• _EXERCISE TASK_
Decide whether each statement below agrees with the opinion, and for each, answer yes or no and quote the deciding words of the opinion: (a) Justice A. Christian Compton wrote the opinion; (b) the case came from the Circuit Court of the City of Norfolk; (c) the controversy arose from a real estate sales transaction.

Ashmore v. Herbie Morewitz, Inc.

Present:   All the Justices

MILDRED H. ASHMORE
                              OPINION BY JUSTICE A. CHRISTIAN COMPTON
v.   Record No. 952137                    September 13, 1996

HERBIE MOREWITZ, INC., ET AL.

HERBIE MOREWITZ, INC., ET AL.

v.   Record No. 952155

MILDRED H. ASHMORE


        FROM THE CIRCUIT COURT OF THE CITY OF NEWPORT NEWS
                      Robert W. Curran, Judge

      In this creditors' rights controversy arising from a real

estate sales transaction, the principal issues are whether fraud

has been established in connection with the execution of a

subordination agreement and, if so, whether application of the

third party beneficiary statute, Code § 55-22, affects the

priority of liens.   A subsidiary issue deals with the nature of

the fraud.

Recorded data:

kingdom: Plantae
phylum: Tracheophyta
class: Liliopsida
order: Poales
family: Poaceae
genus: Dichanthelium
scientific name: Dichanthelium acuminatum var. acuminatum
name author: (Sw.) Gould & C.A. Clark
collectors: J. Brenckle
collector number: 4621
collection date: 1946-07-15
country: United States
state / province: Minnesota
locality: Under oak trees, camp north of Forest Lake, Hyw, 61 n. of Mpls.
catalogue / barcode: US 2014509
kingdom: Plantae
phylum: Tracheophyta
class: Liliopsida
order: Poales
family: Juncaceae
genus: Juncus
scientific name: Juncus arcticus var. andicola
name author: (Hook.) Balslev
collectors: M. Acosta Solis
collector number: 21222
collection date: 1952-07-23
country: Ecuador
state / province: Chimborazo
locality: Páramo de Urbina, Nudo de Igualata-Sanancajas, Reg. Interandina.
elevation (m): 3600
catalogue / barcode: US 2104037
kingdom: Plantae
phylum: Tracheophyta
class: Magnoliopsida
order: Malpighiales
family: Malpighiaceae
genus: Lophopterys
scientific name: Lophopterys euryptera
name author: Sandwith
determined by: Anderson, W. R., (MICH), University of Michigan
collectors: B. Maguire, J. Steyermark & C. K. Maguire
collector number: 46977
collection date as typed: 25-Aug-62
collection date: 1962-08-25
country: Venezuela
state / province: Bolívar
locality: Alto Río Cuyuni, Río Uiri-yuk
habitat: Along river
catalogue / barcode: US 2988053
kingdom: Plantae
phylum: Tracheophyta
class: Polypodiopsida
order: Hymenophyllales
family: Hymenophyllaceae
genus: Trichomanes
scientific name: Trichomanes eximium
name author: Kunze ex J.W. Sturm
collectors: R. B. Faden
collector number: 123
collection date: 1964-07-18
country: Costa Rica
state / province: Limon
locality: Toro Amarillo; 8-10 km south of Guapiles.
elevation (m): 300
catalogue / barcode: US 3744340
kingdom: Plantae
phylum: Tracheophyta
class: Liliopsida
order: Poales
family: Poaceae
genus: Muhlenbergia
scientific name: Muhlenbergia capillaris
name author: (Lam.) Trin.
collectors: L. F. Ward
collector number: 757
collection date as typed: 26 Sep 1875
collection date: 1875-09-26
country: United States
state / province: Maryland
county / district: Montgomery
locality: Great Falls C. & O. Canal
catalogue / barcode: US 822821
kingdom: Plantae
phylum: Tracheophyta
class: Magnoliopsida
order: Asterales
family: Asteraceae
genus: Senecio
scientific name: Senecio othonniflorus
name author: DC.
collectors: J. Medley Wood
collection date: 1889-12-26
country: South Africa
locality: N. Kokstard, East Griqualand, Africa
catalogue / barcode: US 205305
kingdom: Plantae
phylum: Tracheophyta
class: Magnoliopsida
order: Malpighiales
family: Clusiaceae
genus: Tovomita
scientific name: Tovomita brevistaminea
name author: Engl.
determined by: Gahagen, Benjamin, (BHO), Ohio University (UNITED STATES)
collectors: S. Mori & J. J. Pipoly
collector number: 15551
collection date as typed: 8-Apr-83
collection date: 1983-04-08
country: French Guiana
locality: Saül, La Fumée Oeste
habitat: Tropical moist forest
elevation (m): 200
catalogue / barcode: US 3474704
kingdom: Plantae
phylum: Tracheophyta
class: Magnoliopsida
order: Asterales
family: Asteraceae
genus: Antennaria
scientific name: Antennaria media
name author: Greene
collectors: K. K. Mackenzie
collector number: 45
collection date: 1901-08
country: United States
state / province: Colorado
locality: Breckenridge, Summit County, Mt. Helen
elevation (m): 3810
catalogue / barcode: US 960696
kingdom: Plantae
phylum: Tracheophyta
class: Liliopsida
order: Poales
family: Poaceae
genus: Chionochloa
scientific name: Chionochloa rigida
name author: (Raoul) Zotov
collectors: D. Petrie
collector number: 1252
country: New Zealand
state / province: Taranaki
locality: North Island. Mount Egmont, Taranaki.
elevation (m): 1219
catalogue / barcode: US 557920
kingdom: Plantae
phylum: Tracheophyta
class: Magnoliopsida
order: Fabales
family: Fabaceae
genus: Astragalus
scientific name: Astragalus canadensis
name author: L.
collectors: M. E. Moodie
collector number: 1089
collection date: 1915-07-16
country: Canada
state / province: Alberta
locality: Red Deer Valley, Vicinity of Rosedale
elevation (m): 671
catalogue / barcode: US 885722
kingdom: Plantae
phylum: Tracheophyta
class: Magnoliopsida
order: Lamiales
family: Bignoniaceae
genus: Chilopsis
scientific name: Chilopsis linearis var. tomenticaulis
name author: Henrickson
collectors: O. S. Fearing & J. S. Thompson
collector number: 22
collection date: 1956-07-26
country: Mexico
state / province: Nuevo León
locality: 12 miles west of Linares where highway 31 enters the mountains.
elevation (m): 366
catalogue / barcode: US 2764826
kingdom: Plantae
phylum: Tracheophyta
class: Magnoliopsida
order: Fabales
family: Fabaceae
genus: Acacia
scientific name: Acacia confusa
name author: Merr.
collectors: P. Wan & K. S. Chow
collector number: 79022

• _TASK RESULT_
(a) Yes: "OPINION BY JUSTICE A. CHRISTIAN COMPTON"
(b) No: "FROM THE CIRCUIT COURT OF THE CITY OF NEWPORT NEWS"
(c) Yes: "arising from a real estate sales transaction"